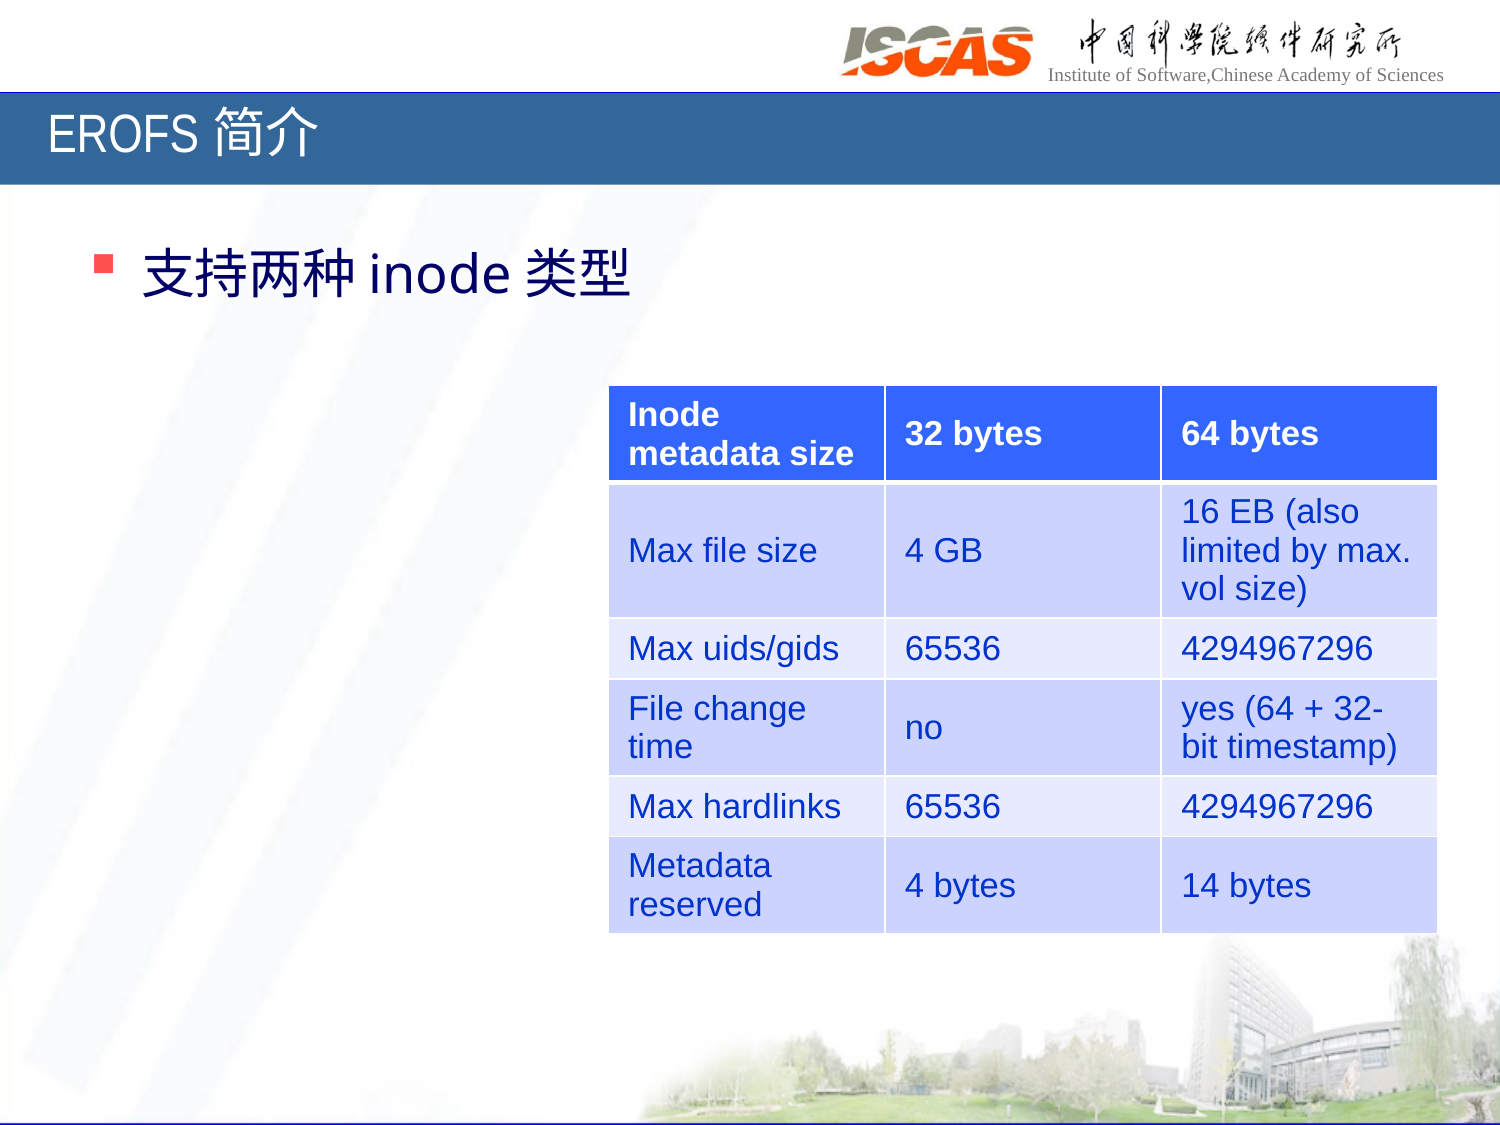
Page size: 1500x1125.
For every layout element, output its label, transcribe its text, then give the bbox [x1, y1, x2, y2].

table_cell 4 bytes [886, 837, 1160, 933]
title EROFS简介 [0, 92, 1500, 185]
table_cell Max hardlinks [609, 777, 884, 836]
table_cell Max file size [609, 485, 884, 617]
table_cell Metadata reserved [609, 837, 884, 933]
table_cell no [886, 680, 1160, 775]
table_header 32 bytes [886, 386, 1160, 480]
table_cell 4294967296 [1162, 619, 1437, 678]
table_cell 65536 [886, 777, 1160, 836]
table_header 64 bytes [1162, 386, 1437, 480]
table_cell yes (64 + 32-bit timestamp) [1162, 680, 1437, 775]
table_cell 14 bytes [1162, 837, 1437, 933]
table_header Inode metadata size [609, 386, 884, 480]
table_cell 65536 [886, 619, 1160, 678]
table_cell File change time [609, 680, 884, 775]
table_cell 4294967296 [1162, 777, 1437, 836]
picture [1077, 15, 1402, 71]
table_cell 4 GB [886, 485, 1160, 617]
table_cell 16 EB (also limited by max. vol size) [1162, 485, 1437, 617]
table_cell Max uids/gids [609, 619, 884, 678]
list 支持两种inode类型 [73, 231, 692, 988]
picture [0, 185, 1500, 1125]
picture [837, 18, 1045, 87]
+--
* Task prompt
Write out only the lines from the one containing "For every layout" through the end of the listing above, exactly as they stand.

* Solution to this problem
For every layout element, output its label, transcribe its text, then give the bbox [x1, y1, x2, y2].

table_cell 4 bytes [886, 837, 1160, 933]
title EROFS简介 [0, 92, 1500, 185]
table_cell Max hardlinks [609, 777, 884, 836]
table_cell Max file size [609, 485, 884, 617]
table_cell Metadata reserved [609, 837, 884, 933]
table_cell no [886, 680, 1160, 775]
table_header 32 bytes [886, 386, 1160, 480]
table_cell 4294967296 [1162, 619, 1437, 678]
table_cell 65536 [886, 777, 1160, 836]
table_header 64 bytes [1162, 386, 1437, 480]
table_cell yes (64 + 32-bit timestamp) [1162, 680, 1437, 775]
table_cell 14 bytes [1162, 837, 1437, 933]
table_header Inode metadata size [609, 386, 884, 480]
table_cell 65536 [886, 619, 1160, 678]
table_cell File change time [609, 680, 884, 775]
table_cell 4294967296 [1162, 777, 1437, 836]
picture [1077, 15, 1402, 71]
table_cell 4 GB [886, 485, 1160, 617]
table_cell 16 EB (also limited by max. vol size) [1162, 485, 1437, 617]
table_cell Max uids/gids [609, 619, 884, 678]
list 支持两种inode类型 [73, 231, 692, 988]
picture [0, 185, 1500, 1125]
picture [837, 18, 1045, 87]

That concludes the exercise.